The Administrative Council of the European Patent Office has now made clear that traits in plants that have been developed as the result of essentially biological processes (e.g. conventional breeding techniques) may not be the subject of patents.

The proposal from the EPO took account of a Notice of the European Commission from November 2016 related to certain articles in the European Union (EU) Directive on biotechnological inventions (98/44/EC).

This Directive was implemented in the EPO’s legal framework in 1999. The Directive excludes essentially biological processes from patentability but does not provide for a clear exclusion for plants or animals obtained from such processes.

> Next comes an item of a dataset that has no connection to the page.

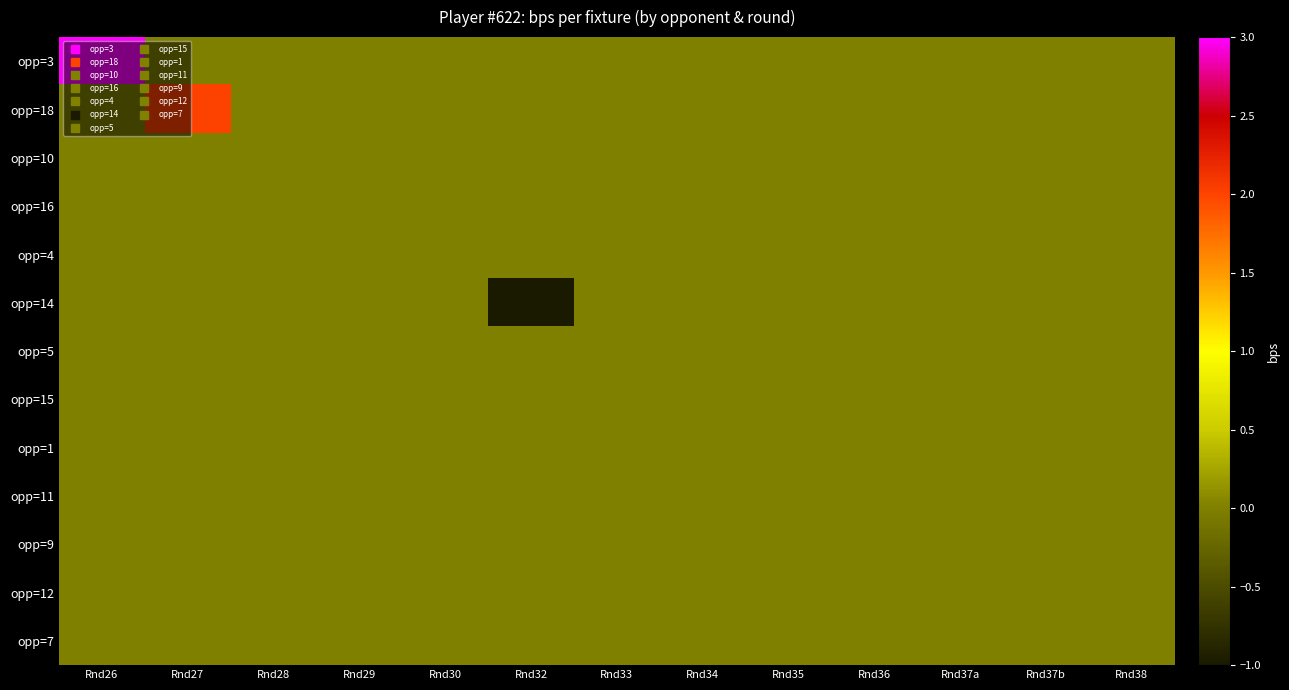

Which series has the largest total across all categories?

opp=3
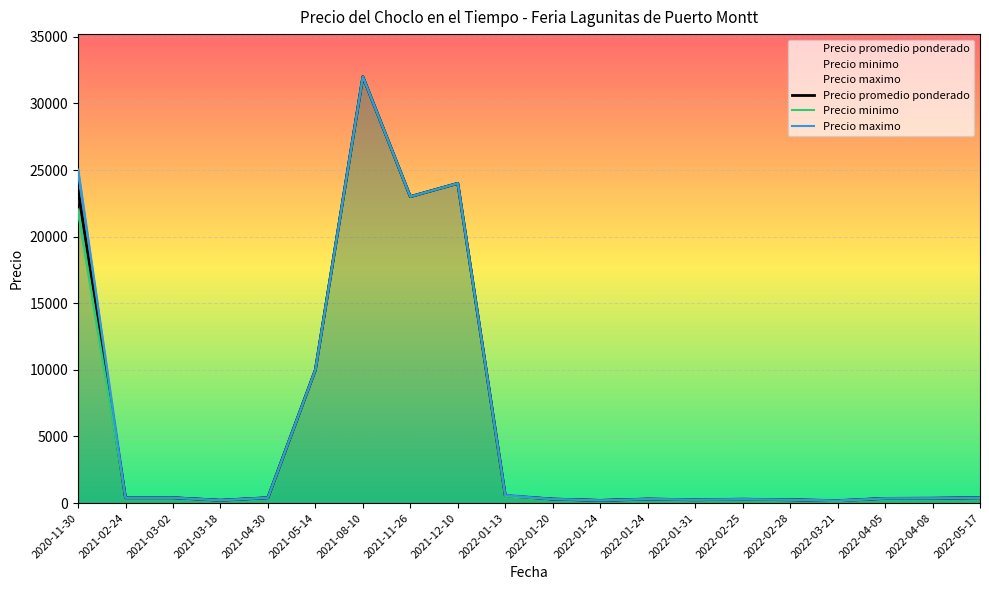

List the series in order of their peak value, highest first.

Precio promedio ponderado, Precio minimo, Precio maximo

However, in its Notice the Commission clarified that it was the European legislator’s intention to exclude not only processes but also products obtained by such processes.

Based on a proposal submitted by the Office, the Administrative Council of the EPO decided on 29 June 2017 to amend Rules 27 and 28 EPC to exclude from patentability plants and animals exclusively obtained by an essentially biological breeding process.

The decision of the Administrative Council entered into force on 1 July 2017. 

See http://www.epo.org/law-practice/legal-texts/official-journal/information-epo/archive/20170704.html

Plants for Europe's Graham Spencer said: "This has been coming down the track for a while, so should surprise nobody.

"It has no impact on Plant Variety Rights. PVR protects an individual variety, whereas Patent is used to protect a particular plant trait which may be found in numerous varieties."

AIPH Novelty Protection advisor Mia Buma said: "We are pleased to see that EPO has followed the lead of the European Commission on this subject and we are hopeful that regulatory authorities in other parts of the world will also make the same decision."

AIPH Secretary General Tim Briercliffe added: "The ‘breeders exemption’ within PBR has served this industry well but we frequently find it is under threat through issues like patenting as well as in proposed legislation. We continue to monitor this situation and argue the case for growers when required."